Low androgen status inhibits erectile function by up-regulating the expression of P2X receptors in rat corpus cavernosum.

Abstract

The aim of our study was to investigate whether low androgen level inhibits the erectile function of rats by regulating the expression of P2X receptors. Thirty-six 8-week-old male SD rats were randomly divided into six groups: sham-operated groups (4w-sham, 8w-sham), castration groups (4w-cast, 8w-cast) and androgen replacement after castration groups (4w-cast+T, 8w-cast+T). The maximum intracavernous pressure/mean arterial pressure (ICPmax/MAP), the levels of serum testosterone (T) and nitric oxide (NO), and the expression of P2X1, P2X2, P2X3, eNOS, p-eNOS, ROCK1 and ROCK2 in the cavernous tissue of rats were determined. The serum T, ICPmax/MAP and NO levels in penile corpus cavernosum in the castration groups were significantly lower than those in other groups (p<.01).
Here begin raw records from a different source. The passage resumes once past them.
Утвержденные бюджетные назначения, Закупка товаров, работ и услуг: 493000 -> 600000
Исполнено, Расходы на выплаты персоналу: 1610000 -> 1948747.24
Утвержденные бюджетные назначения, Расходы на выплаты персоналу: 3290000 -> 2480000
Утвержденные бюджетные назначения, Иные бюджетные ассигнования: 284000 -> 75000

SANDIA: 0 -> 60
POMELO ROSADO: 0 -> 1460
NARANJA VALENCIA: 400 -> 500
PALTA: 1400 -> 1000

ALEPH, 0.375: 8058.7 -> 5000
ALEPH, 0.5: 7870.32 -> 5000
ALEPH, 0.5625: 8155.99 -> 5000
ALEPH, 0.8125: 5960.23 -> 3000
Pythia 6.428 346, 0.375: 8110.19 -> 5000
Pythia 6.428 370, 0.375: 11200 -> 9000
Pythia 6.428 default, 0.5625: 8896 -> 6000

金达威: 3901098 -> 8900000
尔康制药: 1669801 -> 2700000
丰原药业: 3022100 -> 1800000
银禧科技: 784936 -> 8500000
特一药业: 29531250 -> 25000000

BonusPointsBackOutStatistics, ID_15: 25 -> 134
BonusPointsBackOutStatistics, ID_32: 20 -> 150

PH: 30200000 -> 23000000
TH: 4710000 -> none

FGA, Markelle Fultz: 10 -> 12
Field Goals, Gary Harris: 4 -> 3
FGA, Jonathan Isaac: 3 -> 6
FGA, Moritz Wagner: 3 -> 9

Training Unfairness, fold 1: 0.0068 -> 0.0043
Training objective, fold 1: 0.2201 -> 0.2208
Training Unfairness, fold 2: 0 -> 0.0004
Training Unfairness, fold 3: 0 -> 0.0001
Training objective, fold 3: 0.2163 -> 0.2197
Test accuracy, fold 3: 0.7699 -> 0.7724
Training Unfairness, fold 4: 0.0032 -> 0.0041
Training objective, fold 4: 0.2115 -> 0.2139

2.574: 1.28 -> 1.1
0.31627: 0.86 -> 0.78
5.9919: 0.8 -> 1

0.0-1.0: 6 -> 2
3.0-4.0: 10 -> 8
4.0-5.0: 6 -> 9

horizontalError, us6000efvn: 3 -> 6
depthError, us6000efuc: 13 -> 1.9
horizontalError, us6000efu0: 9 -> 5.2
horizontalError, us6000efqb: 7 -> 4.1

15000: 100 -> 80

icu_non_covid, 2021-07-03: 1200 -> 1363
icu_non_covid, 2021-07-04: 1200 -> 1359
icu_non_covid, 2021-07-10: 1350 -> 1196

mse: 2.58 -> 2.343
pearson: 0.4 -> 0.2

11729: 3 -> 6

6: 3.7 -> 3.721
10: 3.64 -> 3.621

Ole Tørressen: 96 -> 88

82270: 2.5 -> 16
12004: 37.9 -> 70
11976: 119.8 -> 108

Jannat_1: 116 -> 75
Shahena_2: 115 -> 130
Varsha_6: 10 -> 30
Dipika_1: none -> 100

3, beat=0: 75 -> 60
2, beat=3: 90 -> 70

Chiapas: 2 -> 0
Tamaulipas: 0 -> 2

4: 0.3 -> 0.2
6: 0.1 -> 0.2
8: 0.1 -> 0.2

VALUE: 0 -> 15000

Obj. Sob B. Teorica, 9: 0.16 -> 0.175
The protein expression of P2X1, P2X2, P2X3, ROCK1 and ROCK2 in the castration groups was significantly higher than those in other groups (p<.01). P-eNOS/eNOS of the castration groups were significantly lower than those of other groups (p<.01). The serum T level was negatively correlated with the expression of P2X1, P2X2 and P2X3 in the corpus cavernosum. Low androgen level inhibits erectile function by up-regulating the expression of P2X1, P2X2, P2X3 and RhoA/Rho-kinase resulting in reducing the ratio of p-eNOS/eNOS and the level of NO in corpus cavernosum of rats.